Tefecilik Türk Ceza Kanununda 2 ila 5 yıl hapis cezası gerektiren ciddi bir suçtur.
Daha çok suç veya kayıt harici ticaretin finansmanı için bankacılık sistemine ulaşamayan insanlar tarafından kullanılır. Burada kazançlar o kadar yüksektir ki faizlerin çok da anlamı yoktur.
Şimdi mevcut örneğimize gelelim…
Seçil Erzan tecrübeli bir bankacı, “faiz vereceğim” diye paraları toplayıp sonra da hiçbir yatırım yapmadan paraları faiz diye ödemesi beklenemez, muhakkak bir şekilde yatırım yapmıştır.
Hiçbir şey yapmasa mevduat faizine yatırabilirdi ancak kamuoyuna yansıyan bilgilerden Seçil Erzan’ın paraları toplayıp mümkün olduğu kadar faiz verdiği, sonra da para ödeyemez duruma düştüğü gibi komik bir durum ortaya çıkıyor ki bu ortalama zekâya sahip biri için kabul edilebilir değil.
Eğer Seçil Erzan parayı almış ve bir takım riskli ürünlere yatırmış ise bunların muhakkak kaydı vardır, kendisinin ve yakınlarının hesapları incelendiğinde ortaya çıkacaktır. Eğer paralardan iz yok ise yasa dışı işlere yatırıldığını veya yasa dışı iş yapanlara borç verildiğini ve sonuçta battığını düşünebiliriz.

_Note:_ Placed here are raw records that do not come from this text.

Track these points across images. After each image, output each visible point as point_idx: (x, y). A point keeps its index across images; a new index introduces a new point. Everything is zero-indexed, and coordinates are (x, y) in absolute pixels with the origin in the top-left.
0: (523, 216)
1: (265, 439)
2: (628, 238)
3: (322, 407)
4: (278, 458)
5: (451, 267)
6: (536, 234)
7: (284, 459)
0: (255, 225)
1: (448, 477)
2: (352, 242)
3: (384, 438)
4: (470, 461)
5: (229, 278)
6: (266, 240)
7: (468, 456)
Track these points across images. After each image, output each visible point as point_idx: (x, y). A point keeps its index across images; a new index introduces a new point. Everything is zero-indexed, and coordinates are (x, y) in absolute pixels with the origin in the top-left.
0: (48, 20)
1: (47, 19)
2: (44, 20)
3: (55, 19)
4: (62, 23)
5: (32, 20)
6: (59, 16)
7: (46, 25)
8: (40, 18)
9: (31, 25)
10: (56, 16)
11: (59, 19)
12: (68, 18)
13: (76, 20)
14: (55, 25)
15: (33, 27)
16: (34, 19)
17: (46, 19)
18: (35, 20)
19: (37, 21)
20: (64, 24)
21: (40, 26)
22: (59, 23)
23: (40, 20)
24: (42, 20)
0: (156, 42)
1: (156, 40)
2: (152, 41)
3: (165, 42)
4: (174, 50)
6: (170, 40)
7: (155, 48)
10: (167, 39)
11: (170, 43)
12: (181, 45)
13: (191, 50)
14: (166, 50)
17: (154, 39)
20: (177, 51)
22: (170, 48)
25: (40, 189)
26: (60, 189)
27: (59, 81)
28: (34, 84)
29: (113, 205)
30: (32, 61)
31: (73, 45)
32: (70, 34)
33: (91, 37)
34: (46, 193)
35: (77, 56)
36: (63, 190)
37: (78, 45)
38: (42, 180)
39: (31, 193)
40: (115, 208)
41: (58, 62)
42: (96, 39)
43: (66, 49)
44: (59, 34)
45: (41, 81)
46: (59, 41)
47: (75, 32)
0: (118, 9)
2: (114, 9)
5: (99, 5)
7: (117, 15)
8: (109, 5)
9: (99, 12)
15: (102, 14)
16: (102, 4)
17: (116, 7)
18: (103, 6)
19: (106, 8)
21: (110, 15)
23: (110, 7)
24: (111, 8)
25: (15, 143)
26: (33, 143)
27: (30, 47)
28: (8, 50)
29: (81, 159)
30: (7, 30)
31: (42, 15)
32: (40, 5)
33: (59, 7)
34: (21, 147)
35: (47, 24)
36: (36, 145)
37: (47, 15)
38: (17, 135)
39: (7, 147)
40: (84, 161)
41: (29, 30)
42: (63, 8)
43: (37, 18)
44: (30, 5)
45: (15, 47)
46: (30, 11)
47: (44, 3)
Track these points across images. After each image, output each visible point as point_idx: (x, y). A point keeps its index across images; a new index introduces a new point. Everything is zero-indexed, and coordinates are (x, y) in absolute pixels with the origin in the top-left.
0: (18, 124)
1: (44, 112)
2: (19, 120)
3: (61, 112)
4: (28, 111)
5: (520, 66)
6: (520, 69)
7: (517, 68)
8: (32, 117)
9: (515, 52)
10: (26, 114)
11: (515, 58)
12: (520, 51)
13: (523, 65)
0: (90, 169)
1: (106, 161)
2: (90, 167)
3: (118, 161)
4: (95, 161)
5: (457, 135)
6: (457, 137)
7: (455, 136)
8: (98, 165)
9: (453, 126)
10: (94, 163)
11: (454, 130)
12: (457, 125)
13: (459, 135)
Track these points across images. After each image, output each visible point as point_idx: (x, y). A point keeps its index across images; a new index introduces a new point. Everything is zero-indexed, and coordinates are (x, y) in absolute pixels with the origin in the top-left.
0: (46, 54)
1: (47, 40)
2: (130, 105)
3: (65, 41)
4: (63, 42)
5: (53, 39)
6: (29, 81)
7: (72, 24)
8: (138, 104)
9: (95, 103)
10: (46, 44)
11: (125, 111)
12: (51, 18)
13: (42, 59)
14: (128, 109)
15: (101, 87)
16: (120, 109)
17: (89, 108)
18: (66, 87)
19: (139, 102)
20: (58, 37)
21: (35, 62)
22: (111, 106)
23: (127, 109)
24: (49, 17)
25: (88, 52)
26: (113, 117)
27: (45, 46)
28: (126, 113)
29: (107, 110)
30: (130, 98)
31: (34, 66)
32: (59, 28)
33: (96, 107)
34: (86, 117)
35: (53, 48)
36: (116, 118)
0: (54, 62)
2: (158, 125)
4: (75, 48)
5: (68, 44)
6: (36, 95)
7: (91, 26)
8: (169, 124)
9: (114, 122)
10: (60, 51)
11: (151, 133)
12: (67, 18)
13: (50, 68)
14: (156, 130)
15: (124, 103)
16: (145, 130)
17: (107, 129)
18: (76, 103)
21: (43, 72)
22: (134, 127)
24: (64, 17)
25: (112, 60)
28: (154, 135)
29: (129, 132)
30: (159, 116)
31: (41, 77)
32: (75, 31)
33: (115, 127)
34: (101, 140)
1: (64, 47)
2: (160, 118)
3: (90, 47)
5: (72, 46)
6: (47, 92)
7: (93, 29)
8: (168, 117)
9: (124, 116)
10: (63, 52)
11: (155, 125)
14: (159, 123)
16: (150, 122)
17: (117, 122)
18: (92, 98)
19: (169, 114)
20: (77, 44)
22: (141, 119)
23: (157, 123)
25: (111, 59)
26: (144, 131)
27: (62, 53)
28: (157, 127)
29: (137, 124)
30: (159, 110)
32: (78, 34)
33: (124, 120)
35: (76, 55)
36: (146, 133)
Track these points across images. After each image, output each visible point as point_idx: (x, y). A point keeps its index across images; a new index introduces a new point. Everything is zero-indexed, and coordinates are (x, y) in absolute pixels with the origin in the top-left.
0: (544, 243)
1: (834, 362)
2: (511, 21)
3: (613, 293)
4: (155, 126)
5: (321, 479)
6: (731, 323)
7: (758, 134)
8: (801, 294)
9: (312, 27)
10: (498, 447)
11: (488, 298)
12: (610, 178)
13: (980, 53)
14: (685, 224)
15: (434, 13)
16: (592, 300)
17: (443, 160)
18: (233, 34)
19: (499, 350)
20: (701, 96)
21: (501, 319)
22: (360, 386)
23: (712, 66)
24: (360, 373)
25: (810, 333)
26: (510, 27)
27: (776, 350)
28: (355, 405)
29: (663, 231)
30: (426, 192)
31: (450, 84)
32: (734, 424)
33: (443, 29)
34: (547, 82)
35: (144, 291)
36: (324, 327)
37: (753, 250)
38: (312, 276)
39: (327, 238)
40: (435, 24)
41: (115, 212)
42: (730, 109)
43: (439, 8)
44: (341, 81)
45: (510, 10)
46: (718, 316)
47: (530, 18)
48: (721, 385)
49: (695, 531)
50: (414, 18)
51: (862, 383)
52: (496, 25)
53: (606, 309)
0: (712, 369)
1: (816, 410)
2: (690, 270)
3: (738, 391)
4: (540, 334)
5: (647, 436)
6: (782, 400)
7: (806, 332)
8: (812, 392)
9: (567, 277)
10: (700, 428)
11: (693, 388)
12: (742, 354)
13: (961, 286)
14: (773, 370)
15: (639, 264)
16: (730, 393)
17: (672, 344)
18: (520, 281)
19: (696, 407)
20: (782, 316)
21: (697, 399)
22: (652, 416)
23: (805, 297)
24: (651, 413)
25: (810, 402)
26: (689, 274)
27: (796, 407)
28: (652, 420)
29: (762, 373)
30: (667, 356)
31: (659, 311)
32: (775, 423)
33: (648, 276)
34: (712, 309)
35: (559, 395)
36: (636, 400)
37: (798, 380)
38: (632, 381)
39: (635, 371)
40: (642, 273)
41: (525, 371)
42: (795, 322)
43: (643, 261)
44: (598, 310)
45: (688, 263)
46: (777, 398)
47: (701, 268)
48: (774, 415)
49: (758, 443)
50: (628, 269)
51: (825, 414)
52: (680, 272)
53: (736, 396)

Olay basit değil, kimin mağdur kimin suçlu olduğu belli değil, burada yapılması gereken parayı bulmaktan geçiyor. Eğer Seçil Erzan parayı ne yaptığını anlatmıyor ise kesinlikle korkuyordur. Para sadece kayıt harici yatırımlarda kaybolur, yasal yollardan parayı kaybedebilirsiniz ama yok olmaz, başka insanların serveti artar.
Bu durumda “kârlı” olduğu söylenen insanların o kârları nasıl elde ettikleri de araştırılmalı.
55 milyon dolardan bahsediyoruz, çok büyük para.